XOR Boolean

B

Buck Turgidson

Can someone check me on if the following two blocks are logically
equivalent? Is there an even better way to write this with a one-liner?



return (inverse ^ line_matched);


// and

if ( !inverse )
return line_matched;
else
return !line_matched;
 
K

Kristoffel

Buck said:
Can someone check me on if the following two blocks are logically
equivalent?

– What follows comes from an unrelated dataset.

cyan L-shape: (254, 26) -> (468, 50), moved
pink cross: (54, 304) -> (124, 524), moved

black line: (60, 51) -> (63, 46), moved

Is there an even better way to write this with a one-liner?



return (inverse ^ line_matched);


// and

if ( !inverse )
return line_matched;
else
return !line_matched;

() means if:
if there are different the result is false else true

so in one line :
(inverse ^ line_matched) ? return false : return true;

I think that the two blocks aren't logically equivalent .

K
 
K

Kristoffel

Buck said:
Can someone check me on if the following two blocks are logically
equivalent? Is there an even better way to write this with a one-liner?

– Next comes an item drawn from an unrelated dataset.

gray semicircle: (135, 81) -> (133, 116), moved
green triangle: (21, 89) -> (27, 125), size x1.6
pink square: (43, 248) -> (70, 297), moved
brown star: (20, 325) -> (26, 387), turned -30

return (inverse ^ line_matched);


// and

if ( !inverse )
return line_matched;
else
return !line_matched;

(inverse ^ line_matched) means if:
if there are different the result is false else true

so in one line :
(inverse ^ line_matched) ? return false : return true;

I think that the two blocks aren't logically equivalent .

K
 
?

=?ISO-8859-1?Q?Daniel_Sj=F6blom?=

Buck said:
Can someone check me on if the following two blocks are logically
equivalent?

Sure. Write some truth tables.

Is there an even better way to write this with a one-liner?
return (inverse ^ line_matched);

inv ^ line ->

line=1 line=0
inv=1 0 1
inv=0 1 0
// and

if ( !inverse )
return line_matched;
else
return !line_matched;

!inv ? line : !line ->

line=1 line=0
inv=1 0 1
inv=0 1 0

So yes, they are equivalent if I remember my logic right. There is
probably nothing better. An XOR is one of the cheapest operations on
most processors.
 
C

Chris Riesbeck

Kristoffel said:
(inverse ^ line_matched) means if:
if there are different the result is false else true

just the opposite -- X ^ Y is true if X and Y are different,
i.e., exactly 1 is true
so in one line :
(inverse ^ line_matched) ? return false : return true;

anything ? return false : return true;

can always be written more briefly

return !anything;
 
J

Joona I Palaste

just the opposite -- X ^ Y is true if X and Y are different,
i.e., exactly 1 is true
anything ? return false : return true;
can always be written more briefly
return !anything;

And that way it'll even compile and everything. The operands of the ?:
operator have to be expressions, and return is not an expression.

--
/-- Joona Palaste ([email protected]) ------------- Finland --------\
\-- http://www.helsinki.fi/~palaste --------------------- rules! --------/
"I said 'play as you've never played before', not 'play as IF you've never
played before'!"
- Andy Capp
 
R

Roedy Green

return (inverse ^ line_matched);

Most programmers are terrified of xor. You can write that in a way
more familiar to the peanut gallery with:


return inverse != line_matched;

presuming both are booleans, not ints.